■ **Task brief**
Leave out the pictures and print precisely the lines from the line with "scroll(105, 212, down, 8)" to the final line of the entries, both ends included.

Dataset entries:

******************************

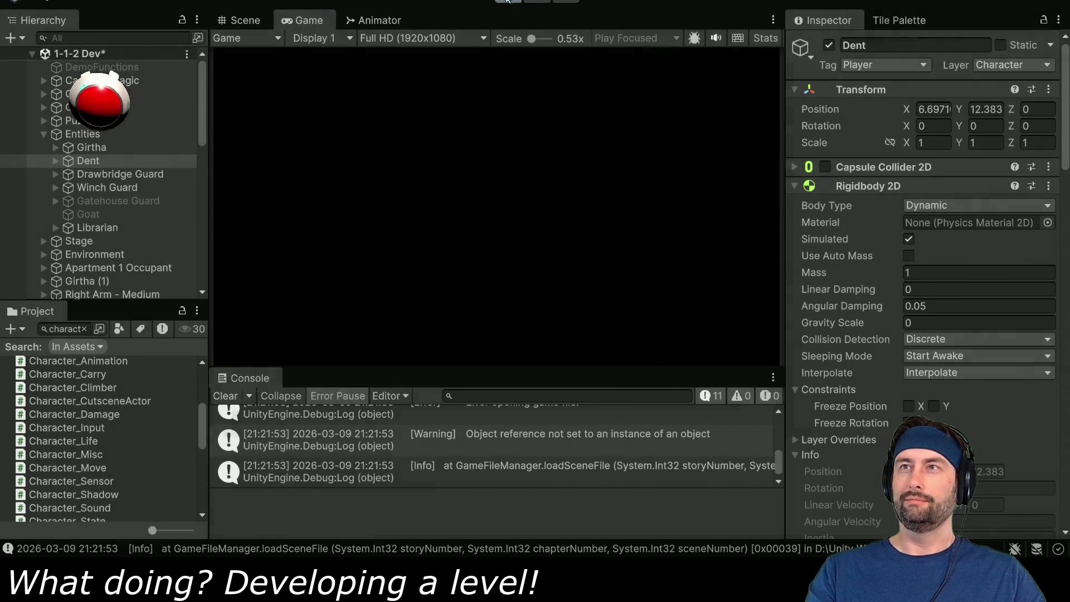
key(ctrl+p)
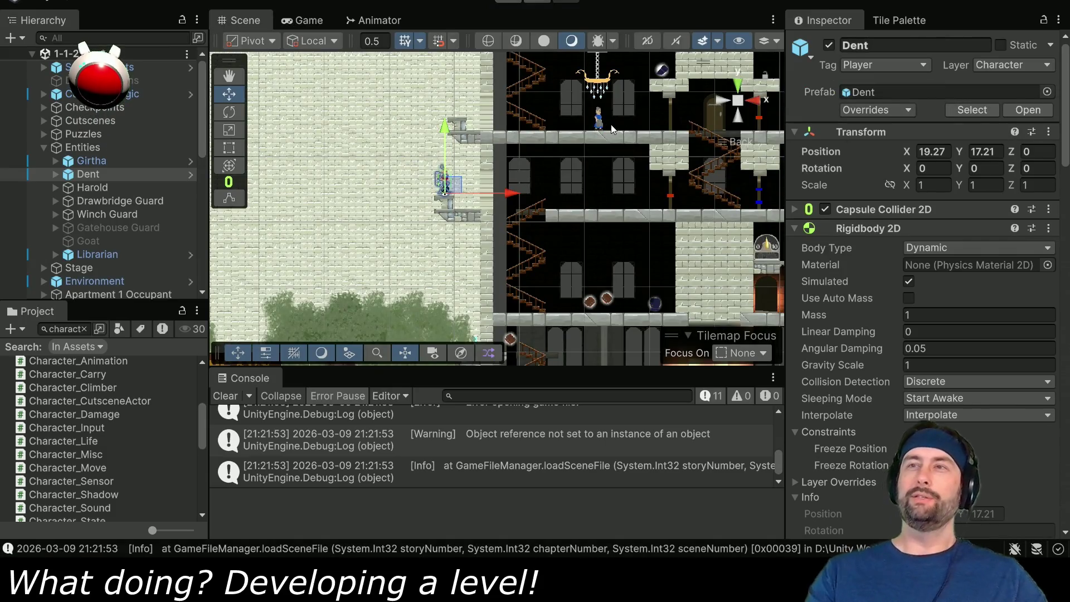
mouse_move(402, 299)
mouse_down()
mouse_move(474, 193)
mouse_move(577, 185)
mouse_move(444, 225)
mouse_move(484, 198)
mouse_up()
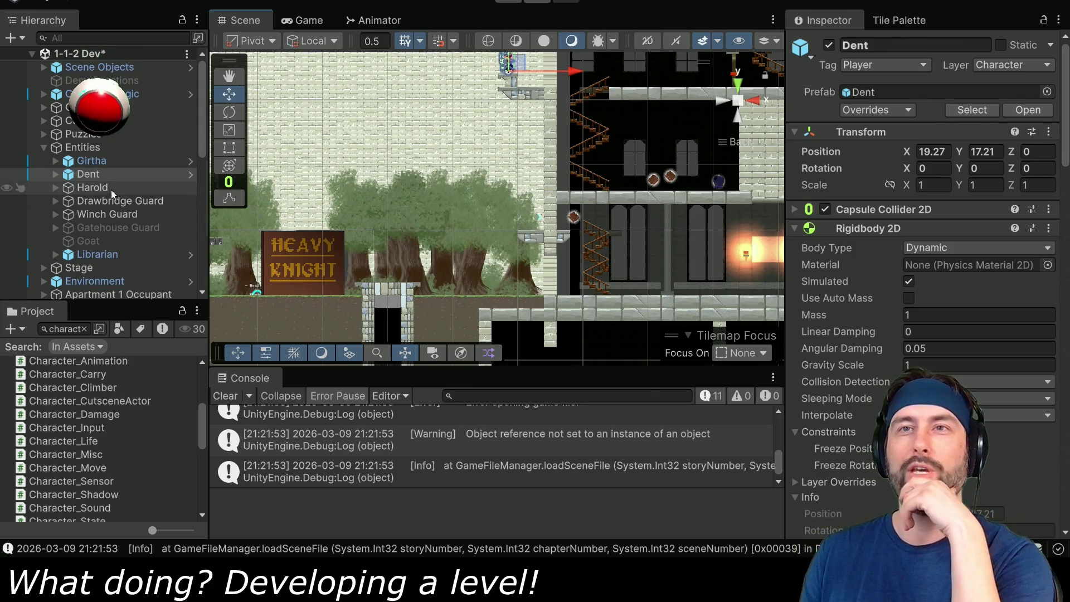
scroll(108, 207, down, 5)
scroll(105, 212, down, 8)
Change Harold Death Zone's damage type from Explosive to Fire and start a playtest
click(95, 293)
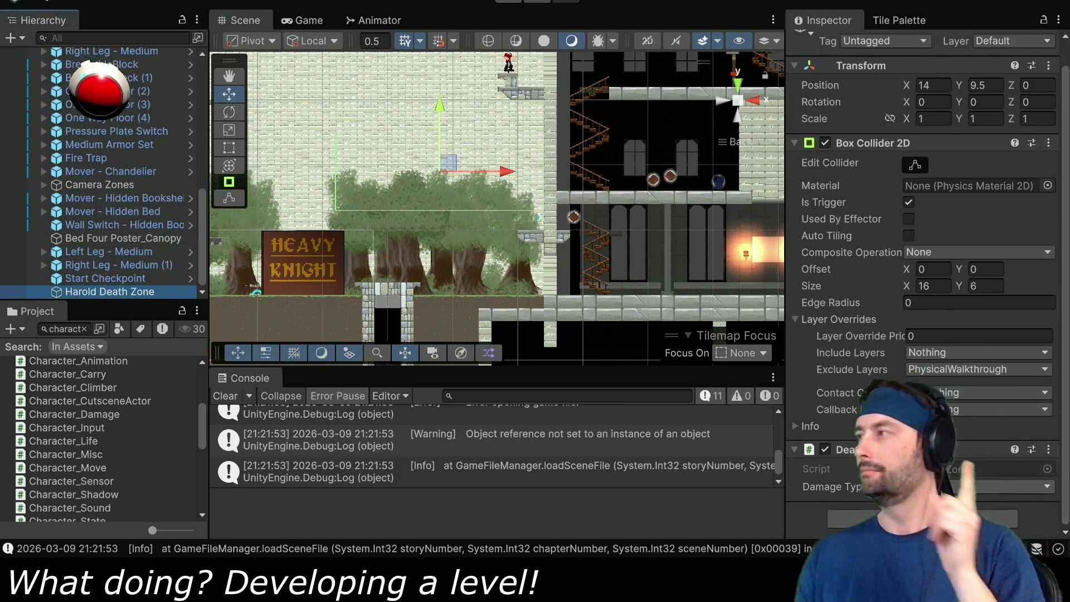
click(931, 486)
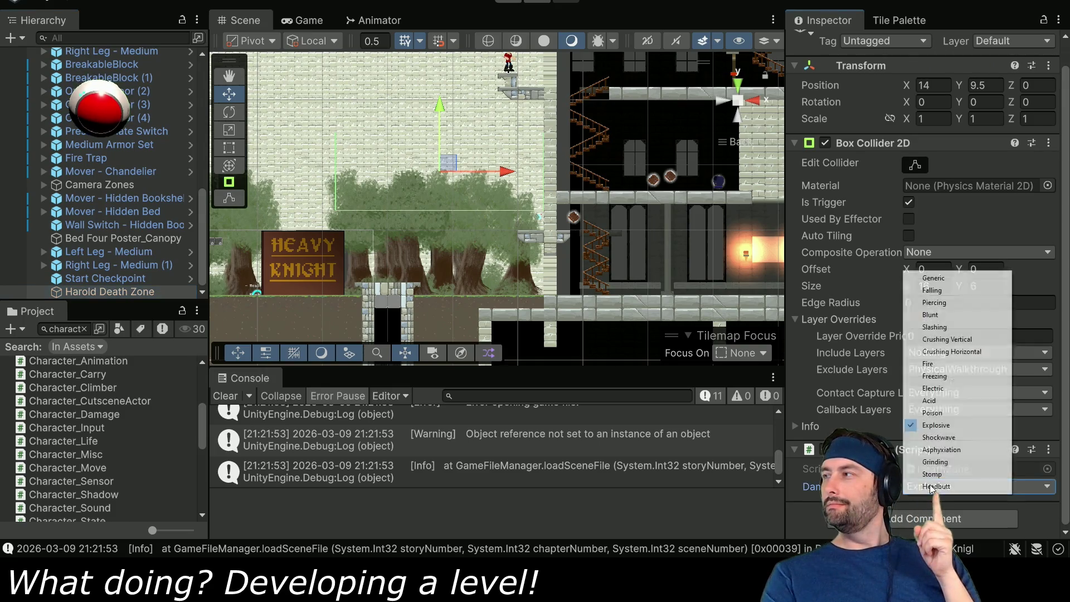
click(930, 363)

******************************

■ **Reply to the task**
scroll(105, 212, down, 8)
Change Harold Death Zone's damage type from Explosive to Fire and start a playtest
click(95, 293)
click(931, 486)
click(930, 363)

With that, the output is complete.